革新的な映像技術、完全なるゲームへの没頭感。それを可能にしたフルダイブ技術『GO― 2』メモリ。それを開発した会社それが『vision社』である。
その『Vision社』自身が新たに2本目となる新作VRMMOを発売。
その名も『doragon・gate・online』前作『ENDLESS×ONLINE』を上回るコンテンツの量、さらに煌びやかな世界を実現。
稼働期間は本日で、約4ヶ月程度。
各々のプレイヤーはサービス開始初となる未だ未討伐の目的レイドボスを倒すため戦力増強に勤しんでいた……─── が。
周りの熱気とは裏腹に冷めたテンションで最深部攻略に挑むプレイヤーが1人。
気だるげで、瞼が重力に負けているこのやる気のなさそうな小柄な廃人ゲーマー少女、『十衣めいこ』は少し退屈していた。
足元まで伸びた長い髪に風になびいて揺れる金色の髪。
辺りに散らばるボスモンスターや高レベルモンスター郡の数々。
高難易度ダンジョン《真理の森グリン・獄林層》そのダンジョンから帰還した直後である。

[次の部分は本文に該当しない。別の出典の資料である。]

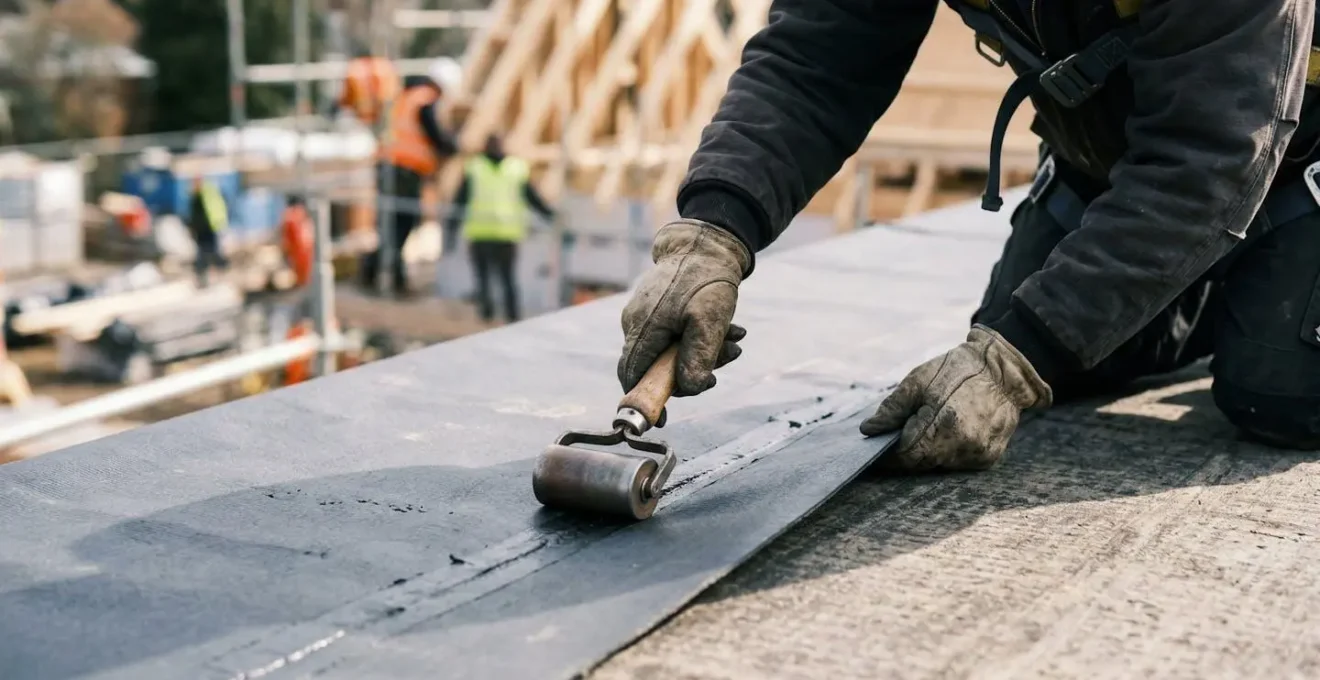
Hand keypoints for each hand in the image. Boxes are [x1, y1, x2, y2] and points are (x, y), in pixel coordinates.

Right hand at [618, 219, 750, 396]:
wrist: (707, 241)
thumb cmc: (707, 280)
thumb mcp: (709, 322)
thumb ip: (697, 359)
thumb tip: (688, 391)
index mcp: (642, 328)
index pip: (631, 375)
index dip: (645, 400)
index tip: (664, 419)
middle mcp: (636, 323)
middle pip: (655, 366)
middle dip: (692, 371)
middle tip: (724, 363)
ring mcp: (645, 314)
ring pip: (670, 350)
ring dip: (704, 352)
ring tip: (735, 339)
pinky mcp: (657, 307)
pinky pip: (675, 333)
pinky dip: (700, 337)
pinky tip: (729, 330)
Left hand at [860, 325, 1051, 472]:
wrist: (1004, 370)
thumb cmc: (956, 370)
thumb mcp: (918, 380)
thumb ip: (892, 408)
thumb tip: (869, 430)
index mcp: (943, 423)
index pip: (906, 455)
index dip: (888, 456)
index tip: (876, 451)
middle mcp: (963, 443)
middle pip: (921, 463)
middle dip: (906, 453)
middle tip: (898, 438)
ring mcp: (978, 453)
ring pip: (939, 465)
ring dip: (927, 453)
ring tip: (928, 428)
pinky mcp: (989, 458)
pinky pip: (958, 463)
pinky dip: (947, 452)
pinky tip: (949, 432)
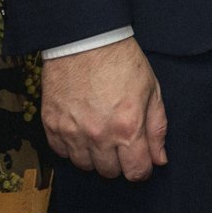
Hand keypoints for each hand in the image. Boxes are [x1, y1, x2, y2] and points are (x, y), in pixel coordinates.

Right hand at [41, 35, 167, 179]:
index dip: (142, 169)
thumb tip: (159, 159)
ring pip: (85, 166)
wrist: (85, 40)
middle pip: (110, 172)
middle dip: (119, 162)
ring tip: (100, 134)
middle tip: (120, 141)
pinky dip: (72, 147)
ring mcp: (72, 133)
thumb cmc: (122, 61)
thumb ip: (157, 129)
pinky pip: (62, 153)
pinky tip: (81, 130)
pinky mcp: (52, 126)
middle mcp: (98, 136)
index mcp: (127, 128)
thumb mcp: (151, 90)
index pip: (136, 172)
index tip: (141, 160)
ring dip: (95, 156)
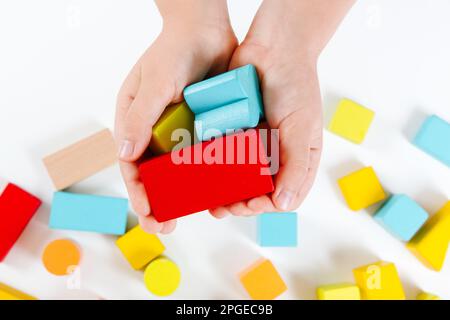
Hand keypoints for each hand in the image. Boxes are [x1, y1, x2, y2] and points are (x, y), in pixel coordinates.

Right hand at [115, 7, 236, 232]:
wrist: (206, 30)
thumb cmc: (173, 51)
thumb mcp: (155, 83)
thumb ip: (140, 117)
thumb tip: (125, 154)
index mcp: (135, 122)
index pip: (131, 164)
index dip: (137, 191)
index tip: (147, 213)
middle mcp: (156, 131)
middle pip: (154, 175)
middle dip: (158, 203)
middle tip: (166, 226)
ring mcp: (180, 131)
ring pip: (180, 171)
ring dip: (183, 195)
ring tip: (191, 215)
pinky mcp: (203, 129)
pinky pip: (203, 157)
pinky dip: (207, 175)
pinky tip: (216, 190)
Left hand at [209, 43, 322, 217]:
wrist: (273, 46)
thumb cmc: (296, 85)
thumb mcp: (302, 127)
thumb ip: (296, 165)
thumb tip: (285, 204)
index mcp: (297, 158)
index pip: (284, 195)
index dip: (265, 205)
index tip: (249, 204)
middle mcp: (274, 154)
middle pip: (257, 191)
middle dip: (240, 203)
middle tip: (223, 206)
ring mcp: (252, 144)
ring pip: (236, 178)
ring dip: (223, 190)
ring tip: (209, 199)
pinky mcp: (232, 130)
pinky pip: (222, 154)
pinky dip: (213, 166)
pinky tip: (200, 174)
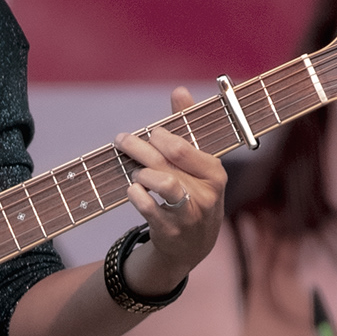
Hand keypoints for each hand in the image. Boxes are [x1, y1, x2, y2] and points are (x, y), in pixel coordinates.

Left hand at [114, 86, 225, 295]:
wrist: (192, 245)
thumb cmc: (193, 194)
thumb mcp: (197, 164)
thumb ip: (186, 127)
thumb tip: (179, 90)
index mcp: (215, 173)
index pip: (183, 147)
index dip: (161, 136)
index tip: (149, 132)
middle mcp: (206, 194)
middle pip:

「髪が乱れた……。この長い髪のスキン好きなんだけど、うーん、これは。」
「VRでの最大の難点ね。好みで選んだスキンが大きく戦闘に影響するなんて。さて」
右耳に付けた機能拡張デバイスをタップし、自分のアイテム欄を映写させ、それを死んだような眠そうな目でゆったり眺めながら指でスクロール。

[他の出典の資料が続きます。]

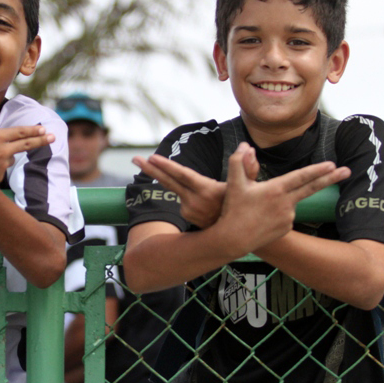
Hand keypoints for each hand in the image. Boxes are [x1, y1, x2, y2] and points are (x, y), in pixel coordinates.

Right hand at [0, 82, 55, 188]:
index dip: (33, 130)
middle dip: (41, 141)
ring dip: (6, 154)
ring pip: (9, 158)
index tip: (44, 129)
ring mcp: (1, 166)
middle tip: (53, 137)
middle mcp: (3, 151)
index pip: (20, 132)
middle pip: (26, 145)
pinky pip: (0, 170)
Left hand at [132, 147, 259, 227]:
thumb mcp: (249, 186)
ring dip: (167, 178)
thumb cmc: (245, 206)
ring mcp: (188, 210)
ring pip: (176, 188)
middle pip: (168, 182)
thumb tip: (245, 146)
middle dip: (150, 169)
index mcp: (207, 191)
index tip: (151, 158)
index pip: (182, 176)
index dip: (166, 166)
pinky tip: (203, 200)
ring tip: (181, 179)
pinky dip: (188, 192)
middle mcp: (194, 201)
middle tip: (134, 158)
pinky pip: (184, 197)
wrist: (238, 235)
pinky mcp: (186, 215)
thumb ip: (247, 166)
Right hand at [214, 143, 349, 256]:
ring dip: (281, 201)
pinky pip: (285, 216)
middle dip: (331, 178)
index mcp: (276, 189)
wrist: (233, 239)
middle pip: (312, 188)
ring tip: (256, 210)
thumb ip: (239, 161)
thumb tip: (245, 146)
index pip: (302, 177)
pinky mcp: (286, 229)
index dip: (318, 170)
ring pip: (290, 202)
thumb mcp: (233, 183)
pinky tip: (261, 218)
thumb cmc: (233, 210)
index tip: (333, 164)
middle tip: (348, 171)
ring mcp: (288, 217)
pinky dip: (277, 213)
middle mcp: (286, 203)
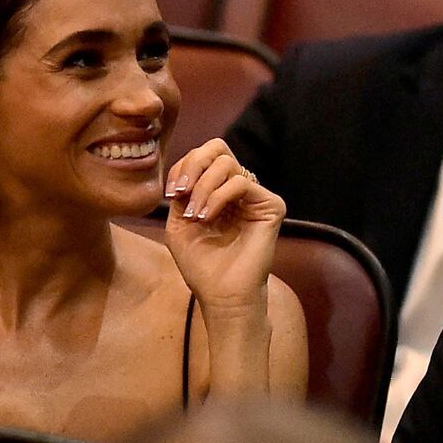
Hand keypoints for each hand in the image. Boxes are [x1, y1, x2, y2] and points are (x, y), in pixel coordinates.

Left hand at [162, 140, 284, 310]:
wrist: (222, 295)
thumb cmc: (201, 265)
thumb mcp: (178, 223)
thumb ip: (181, 192)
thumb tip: (185, 169)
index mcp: (218, 191)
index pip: (202, 157)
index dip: (182, 167)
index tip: (171, 194)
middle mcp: (238, 189)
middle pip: (217, 148)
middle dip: (193, 164)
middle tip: (182, 191)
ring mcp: (255, 196)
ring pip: (227, 163)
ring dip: (203, 187)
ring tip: (196, 215)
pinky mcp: (271, 205)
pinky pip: (241, 182)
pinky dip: (218, 196)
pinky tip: (208, 217)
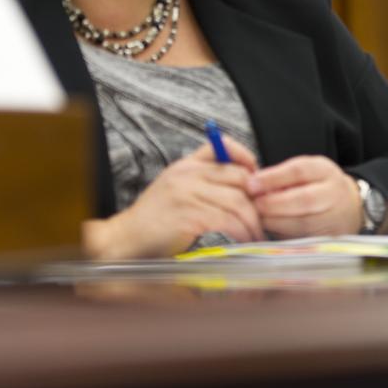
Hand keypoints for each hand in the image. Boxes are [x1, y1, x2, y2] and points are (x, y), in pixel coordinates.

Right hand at [84, 136, 261, 259]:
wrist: (124, 242)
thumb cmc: (153, 223)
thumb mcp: (177, 192)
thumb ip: (204, 184)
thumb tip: (244, 188)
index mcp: (185, 165)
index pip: (223, 145)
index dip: (246, 158)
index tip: (257, 180)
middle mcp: (187, 173)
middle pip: (238, 176)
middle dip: (257, 197)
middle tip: (264, 215)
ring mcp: (188, 193)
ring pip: (237, 200)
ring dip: (253, 220)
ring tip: (256, 234)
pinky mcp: (190, 215)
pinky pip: (228, 219)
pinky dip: (242, 231)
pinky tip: (245, 239)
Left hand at [245, 155, 361, 238]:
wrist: (348, 209)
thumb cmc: (319, 188)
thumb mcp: (306, 172)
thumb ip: (282, 175)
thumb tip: (253, 185)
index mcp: (325, 172)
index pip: (300, 171)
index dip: (274, 178)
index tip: (252, 184)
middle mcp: (333, 195)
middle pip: (304, 199)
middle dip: (274, 204)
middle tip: (254, 204)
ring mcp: (333, 219)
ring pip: (301, 223)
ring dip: (275, 221)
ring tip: (259, 217)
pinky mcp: (327, 239)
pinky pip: (302, 238)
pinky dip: (282, 234)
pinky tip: (272, 229)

「うん、順調順調。毎朝、早朝のソロ活もあるけど、ギルドのみんなのおかげで結構集まったかな。」
「……んー。もう少しギリギリでハラハラな戦いがしてみたいかな。」
『Dgo』は確かに近年稀に見る神ゲーだ。
しかし、彼女は退屈していた。
理由は簡単である。
彼女持ち前のオンラインゲームへの没頭力故、早々に戦闘カテゴリのコンテンツ、レベル、称号を容易く攻略し暇を持て余していた。

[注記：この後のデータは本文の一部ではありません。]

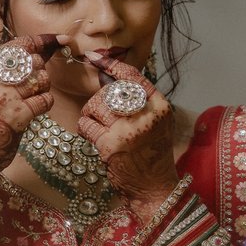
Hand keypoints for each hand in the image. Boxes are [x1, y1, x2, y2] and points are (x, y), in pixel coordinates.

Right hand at [0, 36, 61, 171]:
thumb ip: (17, 65)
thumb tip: (49, 46)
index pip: (20, 44)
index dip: (43, 41)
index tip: (61, 39)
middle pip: (33, 61)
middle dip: (40, 73)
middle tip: (30, 89)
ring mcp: (3, 96)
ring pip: (42, 79)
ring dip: (43, 90)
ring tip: (29, 100)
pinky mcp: (16, 114)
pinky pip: (45, 100)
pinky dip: (45, 104)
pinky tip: (33, 111)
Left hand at [77, 57, 177, 218]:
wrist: (155, 188)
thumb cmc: (152, 155)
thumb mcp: (155, 123)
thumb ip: (138, 102)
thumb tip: (107, 77)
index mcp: (160, 106)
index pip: (133, 76)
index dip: (112, 65)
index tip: (94, 58)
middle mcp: (146, 115)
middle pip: (110, 91)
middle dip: (99, 101)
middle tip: (101, 116)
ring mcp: (128, 130)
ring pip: (95, 105)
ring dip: (90, 114)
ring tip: (98, 127)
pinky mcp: (111, 145)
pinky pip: (87, 125)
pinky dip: (85, 129)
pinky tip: (93, 138)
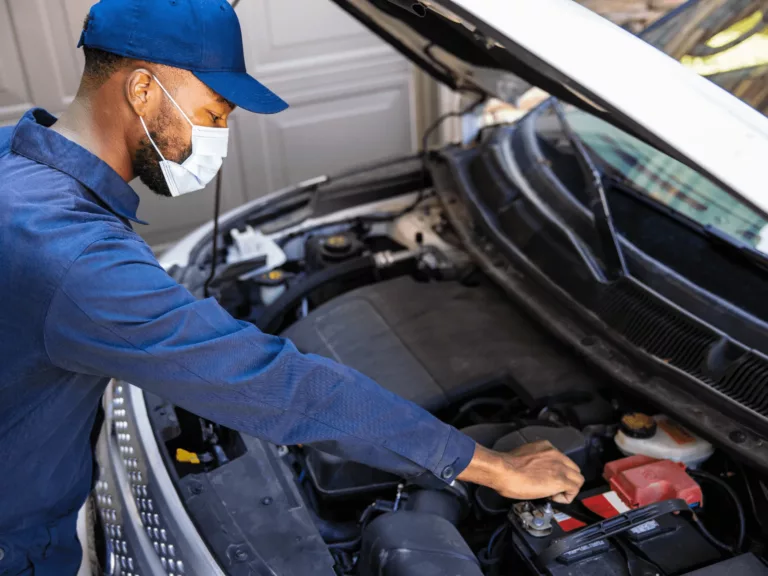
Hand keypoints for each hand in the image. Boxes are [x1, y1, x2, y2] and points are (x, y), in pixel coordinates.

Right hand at [457, 440, 584, 503]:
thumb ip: (534, 461)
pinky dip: (566, 497)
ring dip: (568, 488)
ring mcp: (560, 467)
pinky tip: (553, 498)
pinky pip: (574, 490)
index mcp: (546, 447)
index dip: (558, 473)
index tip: (548, 480)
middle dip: (567, 480)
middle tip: (553, 488)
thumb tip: (532, 471)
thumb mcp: (523, 457)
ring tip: (553, 494)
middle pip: (574, 469)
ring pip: (578, 479)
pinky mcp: (561, 480)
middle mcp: (556, 454)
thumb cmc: (505, 466)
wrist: (503, 471)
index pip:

本人曰く、「ほんとうの本気は2ヶ月後に来るハーフアニバの超大型アプデ待ち」らしい。
最近では自分の装備、レベルが最大になってしまった事からメインの活動がギルドメンバーのお世話と言う始末である。
─── 大人気ゲーム「doragon・gate・online」*略して『D・g・o』
キャッチコピーは『──〜龍の扉を開き、未来を穿つ〜これは君の世界だ。次元を跨ぎ新しい旅へ』と、壮大なものである。
狩場から移動し《ナガツ高原》の大浴場で静かに佇むアーテル、彼女がこの物語の主人公。
『十衣めいこ』こと、ユーザーネーム『アーテル 』次のアプデまでにクエやダンジョンを必要以上に周回する事も可能であったが、それよりも今欲しい物は始めたてに得られていたあの『新鮮感』であった。
そう、彼女は新しい何かを今求めていた──。
「めんどくさいのは嫌だけど、手応えが無いのはもっと退屈。」
「……新しい団員でもさがそうかな。……。」
─── ピピッ。
腕に装着したスマート型アシストデバイスから通知を受け取り目の前にメッセージウィンドウを表示する。
フィオーン。
◇ ______________
・アーテルさんへ。
前言っていた探索の件ですが、
黒色ハガネお願いできないでしょうか……!
出来れば。よ、よろしくっス!!
求(0/3)
ペルナ
_______________◇
「ふむぅ、前に言ってたついでにアイテム集めてあげる件ね。把握。」
「なんてね。今でもうちの子達の面倒で手一杯だわ。」
さて、現実で仮眠とったら《サンドタウン》のポータルの続き、行こうかしらね。